The Baby Rice Cereal Controversy
I read several reports on the detrimental long term affects of feeding babies on rice or other grain based foods, as well as the danger of too much iron. Infant cereal is fortified with iron due to a fear that babies will be lacking in iron once they stop breastfeeding. However, the dangers of too much iron outweigh the risks of a lack. Much of the research on iron was conducted based on the amount of iron in breast milk, not the amount of iron baby can absorb from the milk.
Breast milk has a low amount of iron in it, but it has a very high ‘bioavailability’. This means the iron in breast milk is very easily absorbed by baby. Due in part to the high lactose and vitamin C levels in breast milk, and just the way it is molecularly made up. In contrast, the iron in infant formula is very hard for baby to absorb. Baby digests iron from formula at 4% efficiency that they do from breast milk! Which is why commercial formula has a much higher amount of iron, so that baby can get the same out of it as a breast fed baby would.
Having raised the risk of too much iron in the diet, anaemia (or lack of iron) is a very serious issue and if your baby is not getting enough iron then they will not develop properly. A full term, healthy weight baby will have enough iron stores to last for the first six months of their life. A breastfed baby will absorb enough iron through the milk to last well into the second 6 months (or to a year old). At which time they should be eating a healthy and varied diet to get enough iron. If your bub was premature, had a low birth weigh or there is anaemia in your family then you should consult with your doctor about their iron levels and get them tested.
With all this controversy out there: starting solids at 4 or 6 months; rice cereal or no grains; when to introduce allergens; to fortify babies diet with iron or not… its no wonder that new moms get overwhelmed.
The best advise I can give is to do a little research, ask your health nurse and then to follow your instincts.

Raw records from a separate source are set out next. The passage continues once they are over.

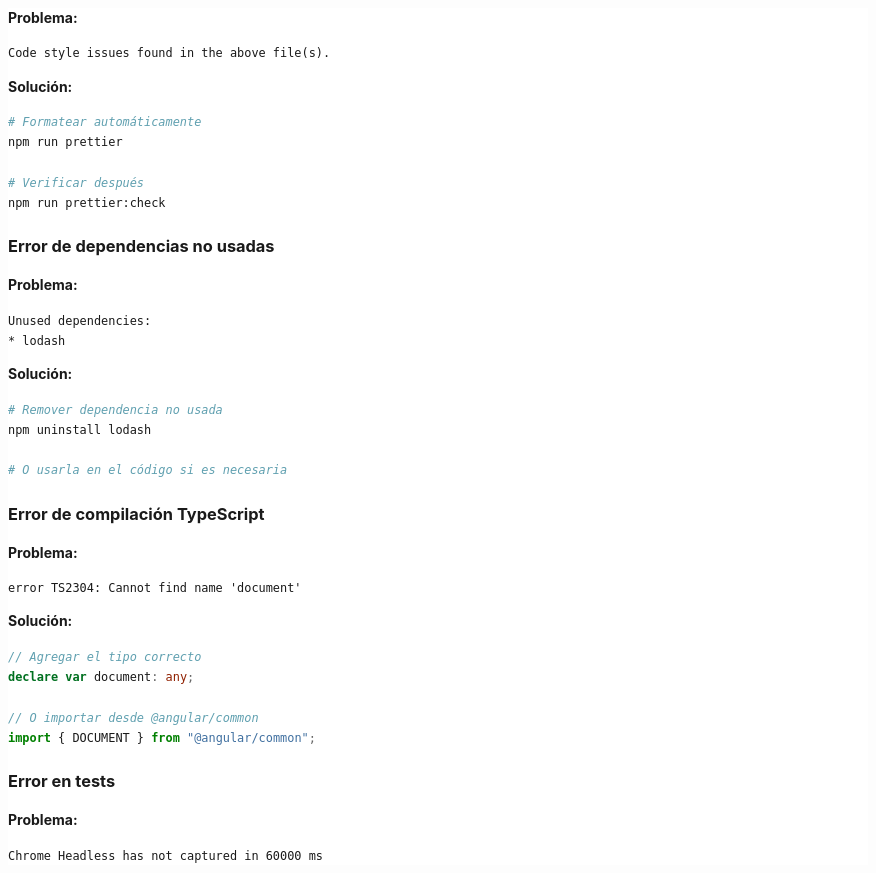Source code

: **Problema:**

```
Code style issues found in the above file(s).
```

**Solución:**

```bash
# Formatear automáticamente
npm run prettier

# Verificar después
npm run prettier:check
```

### Error de dependencias no usadas

**Problema:**

```
Unused dependencies:
* lodash
```

**Solución:**

```bash
# Remover dependencia no usada
npm uninstall lodash

# O usarla en el código si es necesaria
```

### Error de compilación TypeScript

**Problema:**

```
error TS2304: Cannot find name 'document'
```

**Solución:**

```typescript
// Agregar el tipo correcto
declare var document: any;

// O importar desde @angular/common
import { DOCUMENT } from "@angular/common";
```

### Error en tests

**Problema:**

```
Chrome Headless has not captured in 60000 ms
```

We started with high iron and low allergen vegetables: pumpkins, sweet potatoes and pear. Introducing a new food every three days, we looked for reactions to each new food. I introduced banana. Then when it came to broccoli I mixed cooked mashed broccoli with banana and broco-nana was discovered – I couldn’t get the next spoonful into baby’s mouth fast enough. There is little evidence to support that feeding fruit first will mean baby has a sweet tooth, at this age everything is so new. By the time they are a little older they become fussy and that is when it is important to keep offering vegetables to them every day.
Rather controversially I found a blog that suggest softly cooked egg yolk as babies first food. So we have an egg together every day or so, her the yolk and me the more allergenic white. I also read that in Thailand babies first food is coconut, fed to them by a Buddhist priest. Coconut is not actually a nut and is a low allergen food despite the US listing it as a ‘tree nut’. It is also full of amino’s and good fats, so once bub had tried a variety of fruits and vegetables I started mixing coconut cream into a blend of different veggies for her dinner. The creamy taste seems to delight her.
Concerns about babies first foods
If you have any concerns or questions, ask your health care professional. However, they may have an opinion that is based on something you might refute. For example I don’t believe in taking antibiotics for every little sniffle and although I think my doctor is a great GP, I have a draw full of unfilled scrips he has given me over the years. When I was anaemic he prescribed iron supplements that after 2 years were not working. I did some research and started drinking a large glass of prune juice with fresh lemon juice in it every morning and my iron levels jumped up to normal. So, take everything with a pinch of salt – except baby’s food, they don’t need salt or sweetening.